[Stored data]
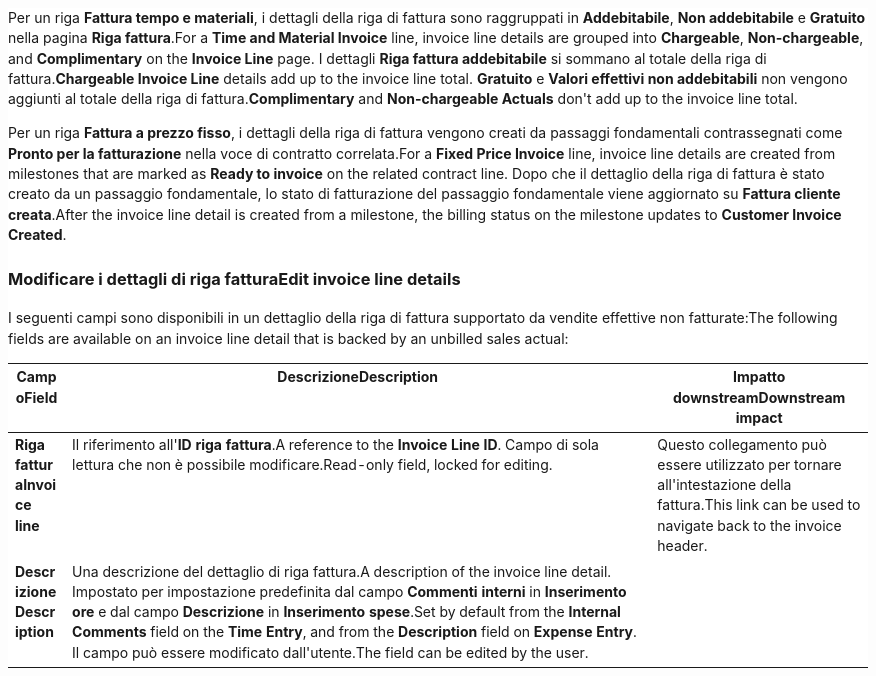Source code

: <span data-ttu-id="7f87b-251">Per un riga **Fattura tempo e materiali**, i dettagli della riga di fattura sono raggruppati in **Addebitabile**, **Non addebitabile** e **Gratuito** nella pagina **Riga fattura**.</span><span class="sxs-lookup"><span data-stu-id="7f87b-251">For a **Time and Material Invoice** line, invoice line details are grouped into **Chargeable**, **Non-chargeable**, and **Complimentary** on the **Invoice Line** page.</span></span> <span data-ttu-id="7f87b-252">I dettagli **Riga fattura addebitabile** si sommano al totale della riga di fattura.</span><span class="sxs-lookup"><span data-stu-id="7f87b-252">**Chargeable Invoice Line** details add up to the invoice line total.</span></span> <span data-ttu-id="7f87b-253">**Gratuito** e **Valori effettivi non addebitabili** non vengono aggiunti al totale della riga di fattura.</span><span class="sxs-lookup"><span data-stu-id="7f87b-253">**Complimentary** and **Non-chargeable Actuals** don't add up to the invoice line total.</span></span>

<span data-ttu-id="7f87b-254">Per un riga **Fattura a prezzo fisso**, i dettagli della riga di fattura vengono creati da passaggi fondamentali contrassegnati come **Pronto per la fatturazione** nella voce di contratto correlata.</span><span class="sxs-lookup"><span data-stu-id="7f87b-254">For a **Fixed Price Invoice** line, invoice line details are created from milestones that are marked as **Ready to invoice** on the related contract line.</span></span> <span data-ttu-id="7f87b-255">Dopo che il dettaglio della riga di fattura è stato creato da un passaggio fondamentale, lo stato di fatturazione del passaggio fondamentale viene aggiornato su **Fattura cliente creata**.</span><span class="sxs-lookup"><span data-stu-id="7f87b-255">After the invoice line detail is created from a milestone, the billing status on the milestone updates to **Customer Invoice Created**.</span></span>

### <a name="edit-invoice-line-details"></a><span data-ttu-id="7f87b-256">Modificare i dettagli di riga fattura</span><span class="sxs-lookup"><span data-stu-id="7f87b-256">Edit invoice line details</span></span>

<span data-ttu-id="7f87b-257">I seguenti campi sono disponibili in un dettaglio della riga di fattura supportato da vendite effettive non fatturate:</span><span class="sxs-lookup"><span data-stu-id="7f87b-257">The following fields are available on an invoice line detail that is backed by an unbilled sales actual:</span></span>

| <span data-ttu-id="7f87b-258">Campo</span><span class="sxs-lookup"><span data-stu-id="7f87b-258">Field</span></span> | <span data-ttu-id="7f87b-259">Descrizione</span><span class="sxs-lookup"><span data-stu-id="7f87b-259">Description</span></span> | <span data-ttu-id="7f87b-260">Impatto downstream</span><span class="sxs-lookup"><span data-stu-id="7f87b-260">Downstream impact</span></span> |
| --- | --- | --- |
| <span data-ttu-id="7f87b-261">**Riga fattura**</span><span class="sxs-lookup"><span data-stu-id="7f87b-261">**Invoice line**</span></span> | <span data-ttu-id="7f87b-262">Il riferimento all'**ID riga fattura**.</span><span class="sxs-lookup"><span data-stu-id="7f87b-262">A reference to the **Invoice Line ID**.</span></span> <span data-ttu-id="7f87b-263">Campo di sola lettura che non è possibile modificare.</span><span class="sxs-lookup"><span data-stu-id="7f87b-263">Read-only field, locked for editing.</span></span> | <span data-ttu-id="7f87b-264">Questo collegamento può essere utilizzato per tornare all'intestazione della fattura.</span><span class="sxs-lookup"><span data-stu-id="7f87b-264">This link can be used to navigate back to the invoice header.</span></span> |
| <span data-ttu-id="7f87b-265">**Descrizione**</span><span class="sxs-lookup"><span data-stu-id="7f87b-265">**Description**</span></span> | <span data-ttu-id="7f87b-266">Una descrizione del dettaglio di riga fattura.</span><span class="sxs-lookup"><span data-stu-id="7f87b-266">A description of the invoice line detail.</span></span> <span data-ttu-id="7f87b-267">Impostato per impostazione predefinita dal campo **Commenti interni** in **Inserimento ore** e dal campo **Descrizione** in **Inserimento spese**.</span><span class="sxs-lookup"><span data-stu-id="7f87b-267">Set by default from the **Internal Comments** field on the **Time Entry**, and from the **Description** field on **Expense Entry**.</span></span> <span data-ttu-id="7f87b-268">Il campo può essere modificato dall'utente.</span><span class="sxs-lookup"><span data-stu-id="7f87b-268">The field can be edited by the user.</span></span>| &nbsp; |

What is being asked: Your copy of the data should match it exactly, apart from the images, which are omitted.

Response:
Source code

: <span data-ttu-id="7f87b-251">Per un riga **Fattura tempo e materiali**, i dettagli della riga di fattura sono raggruppati in **Addebitabile**, **Non addebitabile** e **Gratuito** nella pagina **Riga fattura**.</span><span class="sxs-lookup"><span data-stu-id="7f87b-251">For a **Time and Material Invoice** line, invoice line details are grouped into **Chargeable**, **Non-chargeable**, and **Complimentary** on the **Invoice Line** page.</span></span> <span data-ttu-id="7f87b-252">I dettagli **Riga fattura addebitabile** si sommano al totale della riga di fattura.</span><span class="sxs-lookup"><span data-stu-id="7f87b-252">**Chargeable Invoice Line** details add up to the invoice line total.</span></span> <span data-ttu-id="7f87b-253">**Gratuito** e **Valori effettivi non addebitabili** non vengono aggiunti al totale della riga di fattura.</span><span class="sxs-lookup"><span data-stu-id="7f87b-253">**Complimentary** and **Non-chargeable Actuals** don't add up to the invoice line total.</span></span>

<span data-ttu-id="7f87b-254">Per un riga **Fattura a prezzo fisso**, i dettagli della riga di fattura vengono creati da passaggi fondamentali contrassegnati come **Pronto per la fatturazione** nella voce di contratto correlata.</span><span class="sxs-lookup"><span data-stu-id="7f87b-254">For a **Fixed Price Invoice** line, invoice line details are created from milestones that are marked as **Ready to invoice** on the related contract line.</span></span> <span data-ttu-id="7f87b-255">Dopo che il dettaglio della riga di fattura è stato creato da un passaggio fondamentale, lo stato di fatturazione del passaggio fondamentale viene aggiornato su **Fattura cliente creata**.</span><span class="sxs-lookup"><span data-stu-id="7f87b-255">After the invoice line detail is created from a milestone, the billing status on the milestone updates to **Customer Invoice Created**.</span></span>

### <a name="edit-invoice-line-details"></a><span data-ttu-id="7f87b-256">Modificare i dettagli di riga fattura</span><span class="sxs-lookup"><span data-stu-id="7f87b-256">Edit invoice line details</span></span>

<span data-ttu-id="7f87b-257">I seguenti campi sono disponibili in un dettaglio della riga di fattura supportato da vendite effettive non fatturate:</span><span class="sxs-lookup"><span data-stu-id="7f87b-257">The following fields are available on an invoice line detail that is backed by an unbilled sales actual:</span></span>

| <span data-ttu-id="7f87b-258">Campo</span><span class="sxs-lookup"><span data-stu-id="7f87b-258">Field</span></span> | <span data-ttu-id="7f87b-259">Descrizione</span><span class="sxs-lookup"><span data-stu-id="7f87b-259">Description</span></span> | <span data-ttu-id="7f87b-260">Impatto downstream</span><span class="sxs-lookup"><span data-stu-id="7f87b-260">Downstream impact</span></span> |
| --- | --- | --- |
| <span data-ttu-id="7f87b-261">**Riga fattura**</span><span class="sxs-lookup"><span data-stu-id="7f87b-261">**Invoice line**</span></span> | <span data-ttu-id="7f87b-262">Il riferimento all'**ID riga fattura**.</span><span class="sxs-lookup"><span data-stu-id="7f87b-262">A reference to the **Invoice Line ID**.</span></span> <span data-ttu-id="7f87b-263">Campo di sola lettura che non è possibile modificare.</span><span class="sxs-lookup"><span data-stu-id="7f87b-263">Read-only field, locked for editing.</span></span> | <span data-ttu-id="7f87b-264">Questo collegamento può essere utilizzato per tornare all'intestazione della fattura.</span><span class="sxs-lookup"><span data-stu-id="7f87b-264">This link can be used to navigate back to the invoice header.</span></span> |
| <span data-ttu-id="7f87b-265">**Descrizione**</span><span class="sxs-lookup"><span data-stu-id="7f87b-265">**Description**</span></span> | <span data-ttu-id="7f87b-266">Una descrizione del dettaglio di riga fattura.</span><span class="sxs-lookup"><span data-stu-id="7f87b-266">A description of the invoice line detail.</span></span> <span data-ttu-id="7f87b-267">Impostato per impostazione predefinita dal campo **Commenti interni** in **Inserimento ore** e dal campo **Descrizione** in **Inserimento spese**.</span><span class="sxs-lookup"><span data-stu-id="7f87b-267">Set by default from the **Internal Comments** field on the **Time Entry**, and from the **Description** field on **Expense Entry**.</span></span> <span data-ttu-id="7f87b-268">Il campo può essere modificato dall'utente.</span><span class="sxs-lookup"><span data-stu-id="7f87b-268">The field can be edited by the user.</span></span>| &nbsp; |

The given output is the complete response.